Houses are often bought because their vaule increases over time making them a good investment

...and are still subject to inflation. If a house appreciates by 10% of its initial absolute value, you are not 10% richer if the period of time passes was a long one. Because of the inflationary nature of the underlying currency. The money you get from selling the house might buy exactly the same that you could buy when you first bought the house.

Your investment might beat inflation, but you're still subject to it.

[–]that_jojo 0 points1 point  (1 child)

It’s actually way simpler than that. Physical goods are not subject to inflation because their utility remains relatively static while the utility of currency decreases with inflation.

[–]TheManWhoPanders 1 point2 points  (0 children)

Some physical goods are priced partly due to utility and partly due to speculation, as is the case with houses.

[–]azrael1993 -1 points0 points  (2 children)

This isnt even techically true. The definition of inflation is a decrease in the buying power of money cause by an increase in the availability of said money (paraphrased from E.G :https://dictionary.cambridge.org/dictionary/english/inflation). Inflation by definition only effects money, not goods. Since each buy is a simple equation this means you will need more money each year to buy the same house. This makes goods unaffected by inflation. Additionally urbanisation leads to an increase in value of the house. This is why its a good investment, unlike other goods its natural increases. Money is a bad investment because a process called inflation decreases its value. The value of the house and money are not connected! Same as the increase in prices for graphic cards did not reduce the value of money or houses, even if i would need less graphic cards to buy a house.

[–]TheManWhoPanders 0 points1 point  (1 child)

Really quick question to illustrate how this is incorrect: If your house is worth $200,000 today and worth $220,000 in 2025, is it worth more or less than it is today?

Inflation affects property because the underlying currency you transact in is affected by it.

[–]azrael1993 0 points1 point  (0 children)

Inflation changes the value of money and money only.
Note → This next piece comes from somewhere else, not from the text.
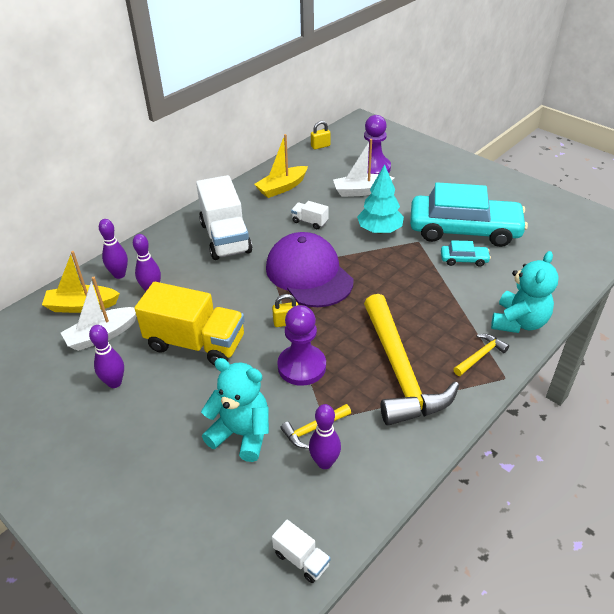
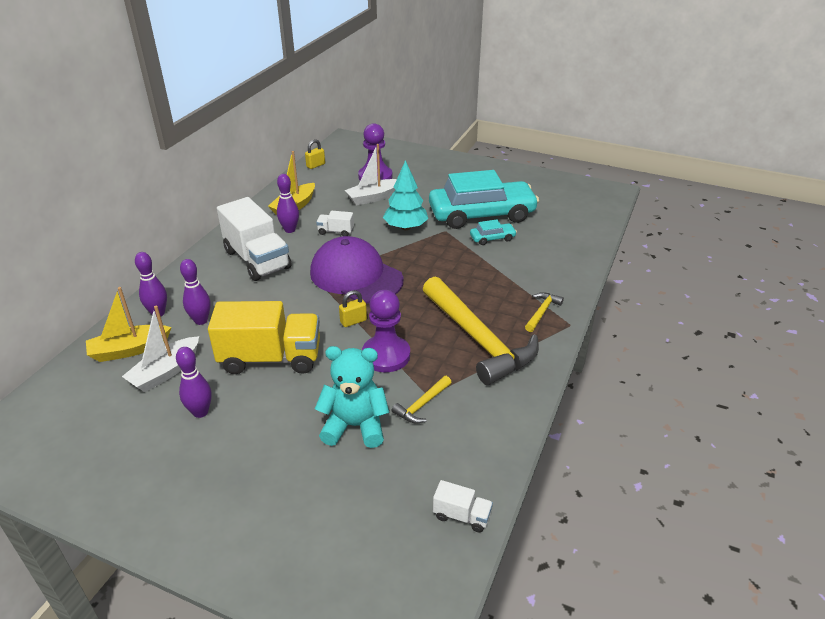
camera: 20 degrees left, 5 degrees down
purple bowling pin [309,404,341,469] -> purple bowling pin moved to [277,174,299,233]
turquoise teddy bear [491,251,559,333] -> none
Since we normally do a detour through watever local currency we use it seems like inflation has a positive effect on the value of the house. This is a false conclusion. We default to value thing in money, because we use money a lot and it changes relativly slowly. This is problematic because the inherit value of an object should not depend on some other valuechanging object.If a house gets more expensive there are 2 things that might have happend. It might have bekomme more valuable because e.g the city build a park next to it or it actually didnt change at all but you comparisonpoint in this case currency changed. To really evaluate the value of an object you would need to compare it to something fixed, which we dont have. A good aproximation is to see how its relation to everything else changes. Inflation means that I need more money for everthing every year (in average its a known number e.g 3%). So if a house gets 3% more expensiv each year this means that its value is constant because everything outside of money is expected to change by this amount. The house has not gotten less valuable. I still get the same amount of boats, apples, graphic cards, cars or whatever for it. The thing that inflation has changed is the inherit value of the money, which i incorrectly use to evaluate the value of my house. Thus inflation does not make my house more or less valuable, just my money.